Chinese and Armenian belong to different language families, which makes the two languages vary in many ways, such as the writing system, phonology, and also the grammar. The first challenge Chinese may face is the alphabet. At the very beginning of my Armenian courses at college, there were more than 20 students. After learning the alphabet, there were fewer than 10 students left. Once I taught my mother Armenian, she managed to write all the letters, but finally gave up when she realized that she could not read the printed ones, as they are different. Besides, Chinese may have problems with the pronunciation of certain letters, as some pronunciations do not exist in Chinese language. Another challenge for Chinese learners is the complicated grammar and the flexible structure of Armenian, for instance, there is no conjugation or declension in Chinese language.

You have translated Charents into Chinese – do you have any other translation plans?

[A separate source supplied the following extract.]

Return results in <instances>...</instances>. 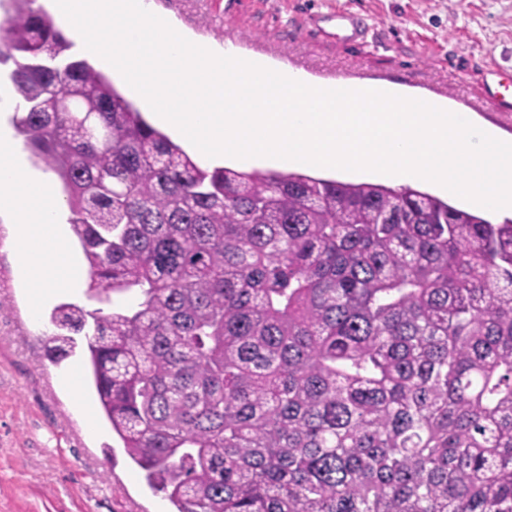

I had great interest in the Armenian epic The Daredevils of Sassoun. In fact, there are already two translations into Chinese, but only a few people know. Both of them were translated from Russian. The old one is great, but in a language which was not widely used in today’s modern Chinese, while the other one is translated in more modern words but is not that good in quality. Also, while translating an epic, many hidden meanings need to be delivered to the readers, so I would like to translate a new version of the epic in Chinese with my knowledge in Armenian philology. However, it seems a super challenge for me, so I am not in a hurry. One Chinese scholar once said: “If you haven’t read enough books and hurry to write one, you are doing harm to the younger generation.” I think it can also be applied in translating, so I have to do my research in Armenian philology to prepare myself for this great task.

Besides, there are no Armenian language textbooks for Chinese learners. I am thinking of writing one. Also, I found what I have learned in the Armenian philology faculty is very interesting, but only available in the Armenian language. Therefore, I am also thinking of translating some academic books of Armenian philology or Armenian literature works into Chinese.

In one of your Facebook status posts, you wrote that you are “a little bit Armenian.” It is very touching to know.

There are few foreigners who speak Armenian, especially Chinese, so when I speak Armenian with local people, they are always very surprised. I remembered once a shop salesman said to me “makoor hay es” (“you are a pure Armenian”) after I talked with him in Armenian. I told this to an Armenian friend, he laughed and said that I was even more Armenian than him, because I learned the language in the Armenian philology faculty and I always used some literal words in spoken language. Also, due to my poor knowledge in Russian, I always use Armenian words as many Armenian just say Russian words instead. There is no deny that living in the country, learning the language and studying the literature have influenced me in many ways and make me more “Armenian” to some extent – “mi kich hay” (“a little bit Armenian”) in my words.